The national context reinforces concerns. U.S. JOLTS data shows 1.721 million layoffs and discharges in February 2026, with 6.882 million job openings simultaneously available. Yet openings concentrate in high-skill healthcare, IT, and specialized trades, while displaced workers from logistics, retail, and generic food service face skill mismatches. Wisconsin's 4.3 percent state unemployment rate and 158.637 million total nonfarm payrolls (national) suggest job availability nationally, but local matching between Kenosha's displaced workers and available positions remains uncertain.
H-1B Hiring and Occupational Divergence
Wisconsin employers hold 38,169 certified H-1B and LCA petitions, with average salaries of $104,606—substantially above the $40,000-$50,000 range typical of Kenosha's displaced logistics, retail, and food service workers. The top occupations—Computer Systems Analysts ($69,598 average), Computer Programmers ($60,621 average), and Software Developers ($76,513 average)—concentrate in tech hubs and university towns, not Kenosha. Neither GXO Logistics nor Black Horse Carriers appear in public H-1B filing databases, suggesting they do not sponsor skilled foreign workers; instead, they employ domestic workers in warehouse and driving roles vulnerable to automation and consolidation.
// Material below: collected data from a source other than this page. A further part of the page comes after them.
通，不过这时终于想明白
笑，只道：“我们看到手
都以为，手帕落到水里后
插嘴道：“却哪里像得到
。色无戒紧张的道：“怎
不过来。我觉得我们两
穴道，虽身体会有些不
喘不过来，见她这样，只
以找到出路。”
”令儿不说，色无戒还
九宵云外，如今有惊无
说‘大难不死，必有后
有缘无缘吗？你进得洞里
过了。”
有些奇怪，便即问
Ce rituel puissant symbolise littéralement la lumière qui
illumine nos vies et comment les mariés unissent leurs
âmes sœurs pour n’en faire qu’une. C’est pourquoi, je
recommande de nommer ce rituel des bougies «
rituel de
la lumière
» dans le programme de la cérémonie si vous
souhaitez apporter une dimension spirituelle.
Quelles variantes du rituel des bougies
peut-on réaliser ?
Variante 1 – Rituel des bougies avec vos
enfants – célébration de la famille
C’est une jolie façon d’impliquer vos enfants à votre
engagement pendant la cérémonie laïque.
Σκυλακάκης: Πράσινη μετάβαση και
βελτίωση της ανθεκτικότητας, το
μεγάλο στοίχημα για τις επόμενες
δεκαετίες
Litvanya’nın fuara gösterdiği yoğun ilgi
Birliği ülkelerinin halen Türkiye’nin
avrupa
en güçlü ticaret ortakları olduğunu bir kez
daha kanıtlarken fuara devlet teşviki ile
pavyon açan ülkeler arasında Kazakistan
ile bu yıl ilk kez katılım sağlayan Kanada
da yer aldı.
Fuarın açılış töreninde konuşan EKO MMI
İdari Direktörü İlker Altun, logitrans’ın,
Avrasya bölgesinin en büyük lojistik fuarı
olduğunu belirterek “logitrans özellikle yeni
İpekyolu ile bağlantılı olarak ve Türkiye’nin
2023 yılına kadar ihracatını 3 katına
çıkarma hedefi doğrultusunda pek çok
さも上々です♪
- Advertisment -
This absence of H-1B activity among Kenosha's largest displacement employers reveals a critical gap: while Wisconsin employers simultaneously recruit foreign skilled workers at above-median wages, they shed domestic workers in low-skill occupations. The contradiction is not that these firms hire H-1B workers while laying off Americans—the occupational mismatch precludes direct substitution—but rather that economic growth occurs in high-skill sectors where foreign workers concentrate, while Kenosha's traditional employment base faces displacement. The city's lack of presence among Wisconsin's top H-1B employers (Infosys, TCS, CapGemini, University of Wisconsin-Madison) underscores its disconnection from state-level high-skill hiring growth.
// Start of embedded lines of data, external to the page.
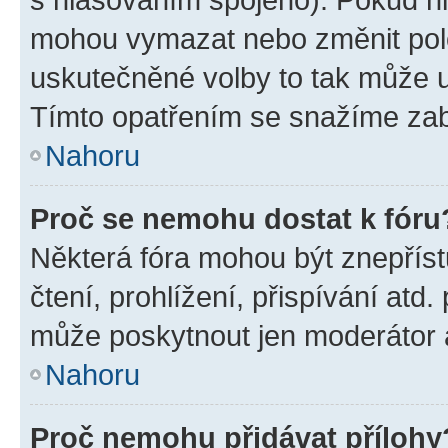
mohou vymazat nebo změnit polož
uskutečněné volby to tak může uč
Tímto opatřením se snažíme zabr
Nahoru
Proč se nemohu dostat k fóru
Některá fóra mohou být znepříst
čtení, prohlížení, přispívání atd.
může poskytnout jen moderátor a 
Nahoru
Proč nemohu přidávat přílohy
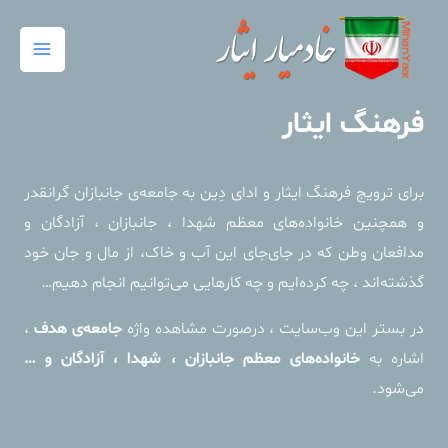
رش
Main
ه
Menu
حتوا
فرهنگ ایثار
برای ترویج فرهنگ ایثار و ادای دِین به جامعه‌ی جانبازان گرانقدر
و همچنین خانواده‌های معظم شهدا ، جانبازان ، آزادگان و
مدافعان وطن که در جای‌جای این آب و خاک، از مال و جان خود
گذشته‌اند ، ‌چه کرده‌‌ایم و چه کارهایی می‌توانیم انجام دهیم…
در بستر این وب‌سایت ، درصورت مشاهده واژه
جامعه‌ی هدف
،
اشاره به
خانواده‌های معظم جانبازان ، شهدا ، آزادگان و …
می‌شود.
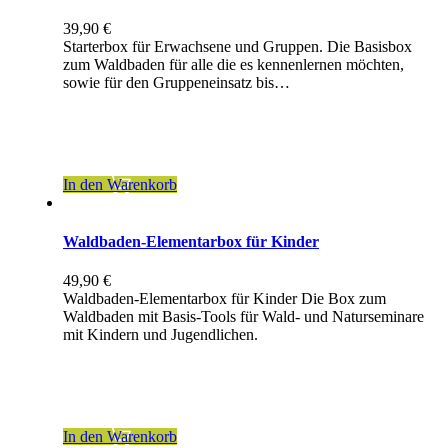
39,90
€
Starterbox für Erwachsene und Gruppen. Die Basisbox
zum Waldbaden für alle die es kennenlernen möchten,
sowie für den Gruppeneinsatz bis…
inkl. 7 % MwSt.
zzgl.
Versandkosten
In den Warenkorb
Waldbaden-Elementarbox für Kinder
49,90
€
Waldbaden-Elementarbox für Kinder Die Box zum
Waldbaden mit Basis-Tools für Wald- und Naturseminare
mit Kindern und Jugendlichen.
inkl. 7 % MwSt.
zzgl.
Versandkosten
In den Warenkorb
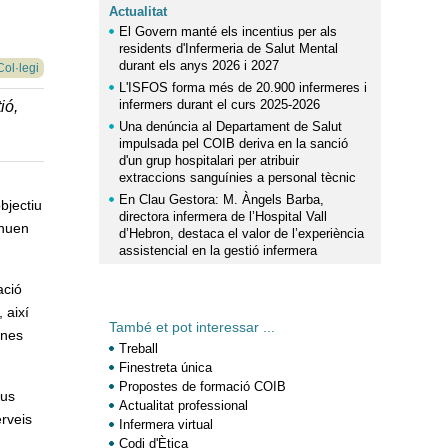
Actualitat
El Govern manté els incentius per als
residents d'Infermeria de Salut Mental
durant els anys 2026 i 2027
Col·legi
L'ISFOS forma més de 20.900 infermeres i
infermers durant el curs 2025-2026
ió,
Una denúncia al Departament de Salut
impulsada pel COIB deriva en la sanció
d'un grup hospitalari per atribuir
extraccions sanguínies a personal tècnic
En Clau Gestora: M. Àngels Barba,
bjectiu
directora infermera de l’Hospital Vall
inuen
d’Hebron, destaca el valor de l’experiència
assistencial en la gestió infermera
ació
 així
També et pot interessar ...
ones
Treball
Finestreta única
Propostes de formació COIB
eus
Actualitat professional
erveis
Infermera virtual
Codi d'Ètica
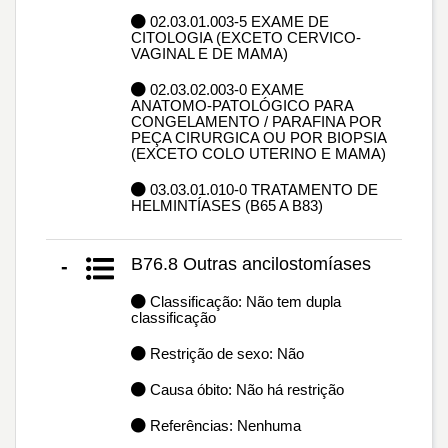
02.03.01.003-5 EXAME DE
CITOLOGIA (EXCETO CERVICO-
VAGINAL E DE MAMA)
02.03.02.003-0 EXAME
ANATOMO-PATOLÓGICO PARA
CONGELAMENTO / PARAFINA POR
PEÇA CIRURGICA OU POR BIOPSIA
(EXCETO COLO UTERINO E MAMA)
03.03.01.010-0 TRATAMENTO DE
HELMINTÍASES (B65 A B83)
B76.8 Outras ancilostomíases
-
Classificação: Não tem dupla
classificação
Restrição de sexo: Não
Causa óbito: Não há restrição
Referências: Nenhuma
The divergence carries policy implications. Retraining displaced logistics and retail workers into computer systems analysis or software development faces substantial barriers of time, cost, and aptitude matching. Unless Kenosha develops credible pathways into IT and advanced healthcare roles—through community college partnerships, employer-sponsored apprenticeships, or regional tech cluster development—its displaced workers will face downward occupational mobility or underemployment.
Forward Assessment
Kenosha's layoff pattern reflects neither catastrophic decline nor robust growth, but rather a mature, lower-skill economy experiencing sector-level disruption in logistics, retail, and traditional services. The 2020 pandemic wave has subsided, and recent notices remain episodic rather than cascading. Yet the absence of high-skill anchors, limited H-1B hiring presence, and concentration in automation-vulnerable sectors suggest structural headwinds will persist. The forthcoming 2026 notices and the city's ability to retain and retrain displaced workers will determine whether Kenosha stabilizes as a stable suburban logistics and service hub or experiences prolonged occupational and wage decline relative to state and national growth trends.